Enbridge Inc. (TSX:ENB) and Kinder Morgan Inc. (NYSE:KMI) have also proposed new oil pipelines out of Alberta, where oilsands production is expected to triple over the next decade from its current one million barrels a day.

ConocoPhillips chairman and CEO Jim Mulva said the deal is good for both companies. "The value creation is shared equally between ourselves and EnCana," Mulva said in an earlier conference call with analysts.

The oilsands partnership consists of EnCana's Foster Creek and Christina Lake steam-assisted gravity drainage projects in the Athabasca region near Fort McMurray. These properties are estimated to hold more than 6.5 billion barrels of recoverable bitumen.

Investment analysts say the structure of the deal will create strong economics.

"We estimate the total cost of the integrated project to be approximately $35,000 per bbl/d, a fraction of the current industry costs that are running at over $80,000 per bbl/d for a lesser quality product," said UBS's Potter.

EnCana has spent the last four years looking for a partner to handle refining operations for its bitumen coming out of Alberta's oilsands, realizing that building its own upgrader was not a commercial solution. It got little interest until earlier this year.

"With a rise in both the valuations of refineries and the rise in oil price - bitumen in particular - we finally came to a point where it seemed to make sense for both parties to get together," said Erseman.

Adam Zive of Desjardins Securities said EnCana's bargaining position wasn't that strong against U.S-based major corporations and mid-sized integrateds with refining capability.

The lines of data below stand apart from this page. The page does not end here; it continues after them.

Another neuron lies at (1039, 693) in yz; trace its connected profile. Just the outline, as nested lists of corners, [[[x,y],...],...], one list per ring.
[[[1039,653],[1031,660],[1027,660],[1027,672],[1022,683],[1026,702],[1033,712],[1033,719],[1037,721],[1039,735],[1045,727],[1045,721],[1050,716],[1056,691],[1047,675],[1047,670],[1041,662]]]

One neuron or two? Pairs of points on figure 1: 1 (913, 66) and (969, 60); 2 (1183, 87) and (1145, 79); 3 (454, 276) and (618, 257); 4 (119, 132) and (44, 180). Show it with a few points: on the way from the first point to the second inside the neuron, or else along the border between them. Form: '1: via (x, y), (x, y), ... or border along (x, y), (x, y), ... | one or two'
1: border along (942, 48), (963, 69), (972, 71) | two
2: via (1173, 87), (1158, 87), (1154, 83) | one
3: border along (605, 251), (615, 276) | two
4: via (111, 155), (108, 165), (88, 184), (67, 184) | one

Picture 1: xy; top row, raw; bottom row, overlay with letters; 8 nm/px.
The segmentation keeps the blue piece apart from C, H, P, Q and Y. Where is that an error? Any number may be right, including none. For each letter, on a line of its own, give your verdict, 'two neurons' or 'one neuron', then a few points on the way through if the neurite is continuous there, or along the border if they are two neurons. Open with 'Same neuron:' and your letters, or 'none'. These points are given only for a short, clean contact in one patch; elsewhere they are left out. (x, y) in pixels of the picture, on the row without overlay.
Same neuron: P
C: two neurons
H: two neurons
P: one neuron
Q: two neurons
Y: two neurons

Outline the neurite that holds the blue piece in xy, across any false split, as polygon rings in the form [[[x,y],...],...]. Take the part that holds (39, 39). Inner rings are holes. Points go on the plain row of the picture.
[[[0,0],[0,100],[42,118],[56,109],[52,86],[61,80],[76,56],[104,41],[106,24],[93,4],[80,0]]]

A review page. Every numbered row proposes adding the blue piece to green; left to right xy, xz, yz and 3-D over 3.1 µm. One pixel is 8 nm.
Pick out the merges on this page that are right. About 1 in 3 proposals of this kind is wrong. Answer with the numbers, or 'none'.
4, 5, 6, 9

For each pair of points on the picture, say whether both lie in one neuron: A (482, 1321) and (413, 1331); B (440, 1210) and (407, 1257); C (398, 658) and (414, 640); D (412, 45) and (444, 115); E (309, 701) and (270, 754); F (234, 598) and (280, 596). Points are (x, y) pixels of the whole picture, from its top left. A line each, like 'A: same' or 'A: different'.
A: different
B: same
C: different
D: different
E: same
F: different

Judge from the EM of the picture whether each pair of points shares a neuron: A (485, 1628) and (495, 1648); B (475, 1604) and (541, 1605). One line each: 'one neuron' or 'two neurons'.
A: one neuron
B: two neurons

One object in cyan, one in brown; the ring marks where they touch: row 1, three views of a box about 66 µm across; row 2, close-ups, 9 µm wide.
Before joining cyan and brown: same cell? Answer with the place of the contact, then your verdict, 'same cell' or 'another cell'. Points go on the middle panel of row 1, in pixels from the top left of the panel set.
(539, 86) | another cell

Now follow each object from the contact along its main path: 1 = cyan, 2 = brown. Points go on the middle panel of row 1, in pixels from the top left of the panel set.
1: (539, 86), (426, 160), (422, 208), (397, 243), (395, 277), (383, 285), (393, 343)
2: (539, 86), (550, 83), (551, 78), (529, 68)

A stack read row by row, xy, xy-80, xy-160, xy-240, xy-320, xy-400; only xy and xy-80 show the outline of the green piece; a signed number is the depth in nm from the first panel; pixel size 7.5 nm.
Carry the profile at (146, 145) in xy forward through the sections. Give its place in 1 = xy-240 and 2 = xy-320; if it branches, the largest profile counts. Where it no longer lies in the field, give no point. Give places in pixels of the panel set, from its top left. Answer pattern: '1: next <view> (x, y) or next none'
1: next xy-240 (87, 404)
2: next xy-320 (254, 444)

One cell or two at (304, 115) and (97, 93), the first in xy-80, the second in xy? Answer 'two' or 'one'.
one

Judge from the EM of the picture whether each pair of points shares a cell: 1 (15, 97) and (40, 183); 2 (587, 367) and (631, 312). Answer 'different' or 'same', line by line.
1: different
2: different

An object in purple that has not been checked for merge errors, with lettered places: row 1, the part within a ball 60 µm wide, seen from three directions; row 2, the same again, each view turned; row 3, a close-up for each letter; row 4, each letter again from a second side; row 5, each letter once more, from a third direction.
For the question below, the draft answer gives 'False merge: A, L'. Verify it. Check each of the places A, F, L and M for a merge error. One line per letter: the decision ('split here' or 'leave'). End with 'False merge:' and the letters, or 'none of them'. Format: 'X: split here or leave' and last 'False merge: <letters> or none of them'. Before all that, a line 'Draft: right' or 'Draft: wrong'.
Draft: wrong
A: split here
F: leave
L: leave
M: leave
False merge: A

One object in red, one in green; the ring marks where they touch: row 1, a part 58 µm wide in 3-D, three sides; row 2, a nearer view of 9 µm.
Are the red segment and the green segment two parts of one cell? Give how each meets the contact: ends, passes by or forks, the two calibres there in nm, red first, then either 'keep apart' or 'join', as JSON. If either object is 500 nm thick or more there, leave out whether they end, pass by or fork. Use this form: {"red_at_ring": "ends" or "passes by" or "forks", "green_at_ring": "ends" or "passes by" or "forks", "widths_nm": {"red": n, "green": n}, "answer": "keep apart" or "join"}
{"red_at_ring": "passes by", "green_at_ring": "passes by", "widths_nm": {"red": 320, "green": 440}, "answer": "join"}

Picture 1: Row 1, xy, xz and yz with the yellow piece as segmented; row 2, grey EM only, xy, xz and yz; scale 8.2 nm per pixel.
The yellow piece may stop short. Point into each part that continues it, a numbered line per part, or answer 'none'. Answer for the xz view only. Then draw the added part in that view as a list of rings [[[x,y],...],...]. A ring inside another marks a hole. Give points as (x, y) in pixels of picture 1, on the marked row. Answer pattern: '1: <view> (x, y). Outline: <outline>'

"In that context, they've done pretty well for themselves," said Zive. "Strategically, it makes sense versus other options in the oilsands such as building an upgrader on site. It's a much higher return prospect."

The downstream partnership contains the ConocoPhillips Wood River refinery near Chicago and a refinery in Borger, Tex. The capacity of these refineries is to increase from 450,000 barrels per day to 600,000 by 2015, with their heavy oil processing capability rising to 550,000 barrels per day from 60,000.

All capital costs and revenues in both partnerships will be shared equally, except that ConocoPhillips will take a disproportionate share of the Borger refinery's revenue for the next two years.

The companies expect total production costs of about $34 US per barrel, including transportation and refining expenses. The workers involved will remain employees of their current companies. The integration with reduces cost and price risk, and provides immediate participation in refining while accelerating development in the oilsands, Erseman said.

It also enables EnCana to stay "focused on our core competencies, that is, upstream unconventional oil and gas development, and look to those with downstream expertise to complement our industry-leading in-situ oilsands position."

In the event of cost overruns such as the expense bulges that have plagued other projects in the superheated oilsands sector, "we're partners from Day 1 on a 50-50 basis," Eresman said.

The partnership also "allows us to move forward with our project at a much wider range of future oil prices than we would have otherwise been comfortable with."

ConocoPhillips, meanwhile, gets access to a massive resource base and EnCana's expertise, said Mulva. The partnership also provides profit certainty by insulating against swings in natural gas prices and in price differentials between light and heavy oil.

He summarized the transaction as "a fully integrated oilsands solution, with world-class projects and facilities both upstream and downstream, and through both EnCana and our company these projects will have access to capital, people, expertise and technologies required to be successful."